Mongolian Premier League
- Season: 2011
- Champions: FC Ulaanbaatar
- AFC President's Cup: Erchim

= 2011 Mongolian Premier League =

Football league season in Mongolia

Statistics of Niislel Lig in the 2011 season. The title was won by FC Ulaanbaatar which was their first ever title.

==League standings==
In the first round of the competition, all the teams played each other twice. The top four teams advanced to the semi-finals.

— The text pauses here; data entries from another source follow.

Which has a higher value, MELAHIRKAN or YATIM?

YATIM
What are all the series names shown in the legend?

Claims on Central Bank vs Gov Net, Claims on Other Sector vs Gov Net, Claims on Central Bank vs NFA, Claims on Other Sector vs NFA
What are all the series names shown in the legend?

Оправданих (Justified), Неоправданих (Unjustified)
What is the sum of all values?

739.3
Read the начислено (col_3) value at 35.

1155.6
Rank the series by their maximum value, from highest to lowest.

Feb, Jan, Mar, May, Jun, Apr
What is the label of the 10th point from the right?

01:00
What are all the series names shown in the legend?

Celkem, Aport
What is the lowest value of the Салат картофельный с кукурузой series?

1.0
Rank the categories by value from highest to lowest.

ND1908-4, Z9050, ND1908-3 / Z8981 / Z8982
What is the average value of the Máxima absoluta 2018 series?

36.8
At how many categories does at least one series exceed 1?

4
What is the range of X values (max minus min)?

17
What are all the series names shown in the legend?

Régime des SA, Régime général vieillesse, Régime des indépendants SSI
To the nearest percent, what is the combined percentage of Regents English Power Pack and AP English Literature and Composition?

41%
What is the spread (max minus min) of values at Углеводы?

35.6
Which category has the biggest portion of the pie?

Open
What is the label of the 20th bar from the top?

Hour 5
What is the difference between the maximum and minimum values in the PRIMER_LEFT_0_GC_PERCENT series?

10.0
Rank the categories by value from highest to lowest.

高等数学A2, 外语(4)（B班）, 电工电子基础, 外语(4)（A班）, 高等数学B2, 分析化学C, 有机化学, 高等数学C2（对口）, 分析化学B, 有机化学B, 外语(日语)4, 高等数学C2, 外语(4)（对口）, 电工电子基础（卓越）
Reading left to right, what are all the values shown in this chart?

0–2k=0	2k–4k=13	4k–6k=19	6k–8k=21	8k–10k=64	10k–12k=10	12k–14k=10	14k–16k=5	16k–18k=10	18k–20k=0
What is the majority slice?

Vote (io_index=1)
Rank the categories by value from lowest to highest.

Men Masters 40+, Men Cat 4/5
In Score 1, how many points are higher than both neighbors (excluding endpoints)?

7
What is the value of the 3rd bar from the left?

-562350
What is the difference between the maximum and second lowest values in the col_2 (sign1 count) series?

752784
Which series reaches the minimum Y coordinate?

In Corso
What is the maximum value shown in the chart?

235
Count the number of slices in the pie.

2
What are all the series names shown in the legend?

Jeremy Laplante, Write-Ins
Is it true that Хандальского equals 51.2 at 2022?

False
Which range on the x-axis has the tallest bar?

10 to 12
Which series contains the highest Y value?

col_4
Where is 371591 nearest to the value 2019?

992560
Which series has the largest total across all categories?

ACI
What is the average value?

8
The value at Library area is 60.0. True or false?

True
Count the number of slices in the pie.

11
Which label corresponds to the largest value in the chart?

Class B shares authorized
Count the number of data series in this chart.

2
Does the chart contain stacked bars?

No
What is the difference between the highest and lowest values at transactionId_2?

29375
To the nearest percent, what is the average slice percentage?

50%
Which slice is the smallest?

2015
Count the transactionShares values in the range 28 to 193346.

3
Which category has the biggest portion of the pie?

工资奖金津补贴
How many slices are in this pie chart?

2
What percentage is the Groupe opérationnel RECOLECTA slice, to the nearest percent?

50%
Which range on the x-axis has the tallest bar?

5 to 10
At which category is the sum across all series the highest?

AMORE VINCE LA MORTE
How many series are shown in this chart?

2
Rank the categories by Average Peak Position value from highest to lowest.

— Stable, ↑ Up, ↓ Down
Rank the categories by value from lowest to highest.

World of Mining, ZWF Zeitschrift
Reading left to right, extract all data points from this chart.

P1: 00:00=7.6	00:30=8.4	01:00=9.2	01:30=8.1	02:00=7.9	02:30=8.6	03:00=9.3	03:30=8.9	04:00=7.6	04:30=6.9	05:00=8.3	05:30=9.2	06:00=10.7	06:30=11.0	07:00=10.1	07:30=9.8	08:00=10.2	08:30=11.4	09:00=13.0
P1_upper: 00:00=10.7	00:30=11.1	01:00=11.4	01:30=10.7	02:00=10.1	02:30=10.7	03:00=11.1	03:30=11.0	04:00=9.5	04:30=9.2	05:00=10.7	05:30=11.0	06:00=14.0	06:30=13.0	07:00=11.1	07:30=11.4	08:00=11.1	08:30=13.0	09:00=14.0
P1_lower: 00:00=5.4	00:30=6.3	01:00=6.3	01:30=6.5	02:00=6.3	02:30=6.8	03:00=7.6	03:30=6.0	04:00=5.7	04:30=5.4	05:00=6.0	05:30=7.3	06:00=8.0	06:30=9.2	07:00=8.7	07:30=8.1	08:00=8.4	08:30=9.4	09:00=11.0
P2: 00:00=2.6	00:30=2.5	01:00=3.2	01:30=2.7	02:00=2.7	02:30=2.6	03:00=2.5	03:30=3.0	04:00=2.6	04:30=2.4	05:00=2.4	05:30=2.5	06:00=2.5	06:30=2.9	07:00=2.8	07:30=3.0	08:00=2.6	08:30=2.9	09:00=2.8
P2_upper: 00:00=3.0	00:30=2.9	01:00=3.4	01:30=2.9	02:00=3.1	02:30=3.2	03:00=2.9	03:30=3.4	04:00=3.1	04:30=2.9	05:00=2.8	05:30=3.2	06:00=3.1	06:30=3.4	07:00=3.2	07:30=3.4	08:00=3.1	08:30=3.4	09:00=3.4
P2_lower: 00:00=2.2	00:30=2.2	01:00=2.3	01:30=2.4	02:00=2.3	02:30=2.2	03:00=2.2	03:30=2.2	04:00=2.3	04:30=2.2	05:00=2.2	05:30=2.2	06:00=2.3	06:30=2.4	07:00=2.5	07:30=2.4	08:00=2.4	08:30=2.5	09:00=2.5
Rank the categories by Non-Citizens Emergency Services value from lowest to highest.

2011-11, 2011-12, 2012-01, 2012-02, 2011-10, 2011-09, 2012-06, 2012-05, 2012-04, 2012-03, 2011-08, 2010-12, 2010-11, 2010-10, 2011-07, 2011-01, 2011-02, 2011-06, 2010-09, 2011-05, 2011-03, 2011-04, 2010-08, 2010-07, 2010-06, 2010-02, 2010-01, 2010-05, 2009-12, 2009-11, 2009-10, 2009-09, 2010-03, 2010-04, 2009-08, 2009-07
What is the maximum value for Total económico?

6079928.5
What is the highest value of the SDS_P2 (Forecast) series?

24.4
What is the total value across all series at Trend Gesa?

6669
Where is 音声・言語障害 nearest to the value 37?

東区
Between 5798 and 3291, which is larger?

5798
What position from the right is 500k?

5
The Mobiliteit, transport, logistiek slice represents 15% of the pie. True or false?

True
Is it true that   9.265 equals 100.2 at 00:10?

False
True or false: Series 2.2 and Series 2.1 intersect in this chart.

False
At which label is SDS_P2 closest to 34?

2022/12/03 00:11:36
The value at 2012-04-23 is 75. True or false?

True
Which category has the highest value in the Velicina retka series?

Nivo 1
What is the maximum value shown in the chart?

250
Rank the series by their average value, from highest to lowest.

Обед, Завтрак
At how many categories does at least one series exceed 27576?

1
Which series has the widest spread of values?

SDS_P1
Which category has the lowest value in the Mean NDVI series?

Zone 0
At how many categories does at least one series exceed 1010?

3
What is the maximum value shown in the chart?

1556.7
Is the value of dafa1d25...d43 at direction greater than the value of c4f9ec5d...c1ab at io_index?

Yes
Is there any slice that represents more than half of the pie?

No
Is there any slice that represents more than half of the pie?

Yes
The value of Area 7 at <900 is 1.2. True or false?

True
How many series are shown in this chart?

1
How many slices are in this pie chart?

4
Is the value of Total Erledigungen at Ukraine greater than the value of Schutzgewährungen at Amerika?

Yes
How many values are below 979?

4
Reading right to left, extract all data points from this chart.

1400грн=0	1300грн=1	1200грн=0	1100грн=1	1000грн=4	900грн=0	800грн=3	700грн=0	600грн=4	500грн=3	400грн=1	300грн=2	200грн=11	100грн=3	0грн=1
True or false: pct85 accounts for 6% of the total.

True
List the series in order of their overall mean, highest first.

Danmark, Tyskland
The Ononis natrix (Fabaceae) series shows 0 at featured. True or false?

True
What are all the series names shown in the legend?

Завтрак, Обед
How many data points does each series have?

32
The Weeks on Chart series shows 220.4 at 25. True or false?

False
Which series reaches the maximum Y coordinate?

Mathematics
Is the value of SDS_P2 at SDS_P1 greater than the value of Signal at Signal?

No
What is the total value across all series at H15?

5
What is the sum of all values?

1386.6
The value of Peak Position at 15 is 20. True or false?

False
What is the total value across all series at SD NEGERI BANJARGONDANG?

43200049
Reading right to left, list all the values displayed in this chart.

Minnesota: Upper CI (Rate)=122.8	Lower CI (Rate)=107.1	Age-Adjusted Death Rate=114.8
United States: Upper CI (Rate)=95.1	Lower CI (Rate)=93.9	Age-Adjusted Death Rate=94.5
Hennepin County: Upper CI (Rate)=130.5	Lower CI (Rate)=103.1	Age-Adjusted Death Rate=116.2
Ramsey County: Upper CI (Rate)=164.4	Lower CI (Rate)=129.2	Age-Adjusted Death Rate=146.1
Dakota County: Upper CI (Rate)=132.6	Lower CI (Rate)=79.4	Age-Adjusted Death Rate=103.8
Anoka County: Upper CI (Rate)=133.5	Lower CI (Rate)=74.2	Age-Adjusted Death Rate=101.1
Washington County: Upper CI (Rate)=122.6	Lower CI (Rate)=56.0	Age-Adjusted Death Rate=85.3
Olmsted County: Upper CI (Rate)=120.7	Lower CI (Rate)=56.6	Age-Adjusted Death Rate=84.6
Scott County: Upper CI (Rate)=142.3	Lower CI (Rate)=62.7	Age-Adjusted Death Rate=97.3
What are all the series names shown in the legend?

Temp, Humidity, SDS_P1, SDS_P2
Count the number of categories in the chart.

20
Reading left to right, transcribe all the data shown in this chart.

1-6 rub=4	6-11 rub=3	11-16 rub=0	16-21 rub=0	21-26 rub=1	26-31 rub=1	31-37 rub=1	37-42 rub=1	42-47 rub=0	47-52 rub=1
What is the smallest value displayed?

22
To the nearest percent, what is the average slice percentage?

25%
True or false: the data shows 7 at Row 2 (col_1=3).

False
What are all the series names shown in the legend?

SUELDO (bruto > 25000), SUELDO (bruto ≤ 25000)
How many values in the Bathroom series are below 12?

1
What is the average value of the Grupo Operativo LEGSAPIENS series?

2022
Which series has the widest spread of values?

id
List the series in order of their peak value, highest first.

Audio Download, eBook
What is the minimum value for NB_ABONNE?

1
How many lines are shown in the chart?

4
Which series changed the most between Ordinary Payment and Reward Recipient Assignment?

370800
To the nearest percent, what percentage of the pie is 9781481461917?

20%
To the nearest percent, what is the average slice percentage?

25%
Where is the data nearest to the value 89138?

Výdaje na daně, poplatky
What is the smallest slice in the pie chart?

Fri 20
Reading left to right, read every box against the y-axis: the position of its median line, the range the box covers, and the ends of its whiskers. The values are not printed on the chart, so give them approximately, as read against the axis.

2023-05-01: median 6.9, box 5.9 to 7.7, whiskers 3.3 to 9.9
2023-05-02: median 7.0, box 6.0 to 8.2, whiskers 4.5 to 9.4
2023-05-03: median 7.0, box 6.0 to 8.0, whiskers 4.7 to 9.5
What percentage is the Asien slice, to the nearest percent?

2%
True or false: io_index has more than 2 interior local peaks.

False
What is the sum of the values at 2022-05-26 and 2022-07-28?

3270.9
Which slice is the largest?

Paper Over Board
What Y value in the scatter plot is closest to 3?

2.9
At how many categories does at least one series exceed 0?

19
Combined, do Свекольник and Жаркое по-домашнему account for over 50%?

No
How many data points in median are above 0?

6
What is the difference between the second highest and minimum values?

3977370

| Pos | Team | Pld | W | D | L | GF | GA | GD | Pts | Qualification |
| 1 | Ulaanbaatar University | 14 | 7 | 3 | 4 | 23 | 15 | +8 | 24 | Qualified for semi-finals |
| 2 | Khulguud | 14 | 7 | 1 | 6 | 27 | 24 | +3 | 22 |
| 3 | FC Ulaanbaatar | 14 | 6 | 3 | 5 | 35 | 24 | +11 | 21 |
| 4 | Khoromkhon | 14 | 5 | 6 | 3 | 20 | 22 | −2 | 21 |
| 5 | Erchim | 14 | 6 | 3 | 5 | 23 | 20 | +3 | 21 |  |
| 6 | Selenge Press | 14 | 5 | 3 | 6 | 30 | 33 | −3 | 18 |
| 7 | Khangarid | 14 | 3 | 5 | 6 | 20 | 26 | −6 | 14 |
| 8 | Ulaanbaataryn Mazaalaynuud | 14 | 2 | 6 | 6 | 9 | 23 | −14 | 12 |

==Play-offs==
=== Semi-finals ===

| Team 1 | Agg.Tooltip Aggregate score | Team 2 | 1st leg | 2nd leg |
|---|---|---|---|---|
| Ulaanbaatar University | 4–3 | Khoromkhon | 2–3 | 2–0 |
| Khulguud | 2–2 (a) | FC Ulaanbaatar | 0–1 | 2–1 |

=== Final ===
Ulaanbaatar University 0-1 FC Ulaanbaatar

==Super Cup==
The 2011 Super Cup was played on 1 October 2011 between the league champion FC Ulaanbaatar and the cup winner Erchim. The winner would qualify for the 2012 AFC President's Cup.

Erchim won 2–1 and became the first Mongolian representative in the AFC President's Cup.